On October 10, 2014, the Company, as borrower, and certain of its subsidiaries, as guarantors, entered into a $150,000 5-year revolving, unsecured credit facility (the “Prior Credit Agreement”). The Prior Credit Agreement comprised a revolving loan facility that provided for advances in the initial aggregate principal amount of up to $150,000 (the “Prior Credit Facility”).

The Prior Credit Agreement was guaranteed by certain of the Company’s material domestic subsidiaries.

The Prior Credit Facility contained customary covenants, some of which required the Company to maintain certain financial ratios that determined the amounts available and terms of borrowings and events of default. The Company was in compliance with all covenants at both December 31, 2018 and December 31, 2017.

There was $25,000 outstanding balance under the Prior Credit Facility as of December 31, 2018, which was due on March 1, 2019. There was no outstanding balance as of December 31, 2017. The Prior Credit Agreement was terminated on February 27, 2019.
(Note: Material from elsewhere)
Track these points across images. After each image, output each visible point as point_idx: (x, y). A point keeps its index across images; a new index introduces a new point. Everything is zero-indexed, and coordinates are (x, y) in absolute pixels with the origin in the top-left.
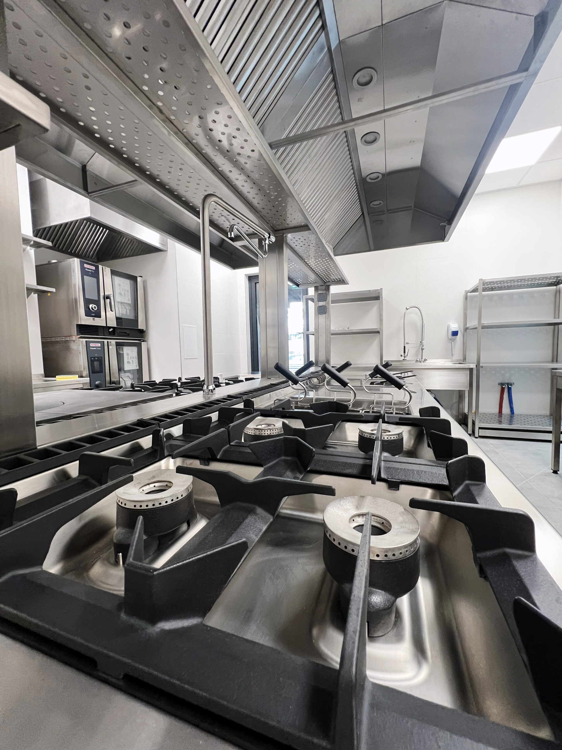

On February 27, 2019, the Company, as borrower, and certain of its subsidiaries, as guarantors, entered into a 5-year $100,000 senior secured term loan facility (the “Term Facility”) and a 5-year $100,000 senior secured revolving credit facility (the “Revolving Facility” and, together with the Term Facility, the “Senior Credit Facility”) which replaced the Prior Credit Agreement. The proceeds of the Senior Credit Facility were used to refinance the existing indebtedness under the Prior Credit Agreement and will be used to support working capital and for general corporate purposes. Subject to certain terms and conditions contained in the Revolving Facility, the Company has the right to request up to four increases to the amount of the Revolving Facility in an aggregate amount not to exceed $100,000. The Senior Credit Facility is scheduled to mature on February 26, 2024, at which time all amounts outstanding thereunder will be due and payable. However, the maturity date of the Revolving Facility may be extended at the election of the Company with the consent of the lenders subject to the terms set forth in the Senior Credit Facility.

Pursuant to the Senior Credit Facility, the guarantors guarantee, among other things, all of the obligations of the Company and each other guarantor under the Senior Credit Facility. From time to time, the Company may be required to cause additional domestic subsidiaries to become guarantors under the Senior Credit Facility.

The payment of dividends on the Company’s common stock is restricted under provisions of the Senior Credit Facility, which limits the amount of cash dividends that the Company may pay in any one fiscal year to $30,000. The Company currently does not pay, and has not paid, any dividends on its common stock, and currently intends to retain any future earnings for use in its business.

Interest Income and Expense

Interest income totaled $789,  $784 and $807 for the years ended December 31, 2018,  2017 and 2016, respectively.

Interest expense totaled $1,188,  $919 and $1,282 for the years ended December 31, 2018,  2017 and 2016, respectively.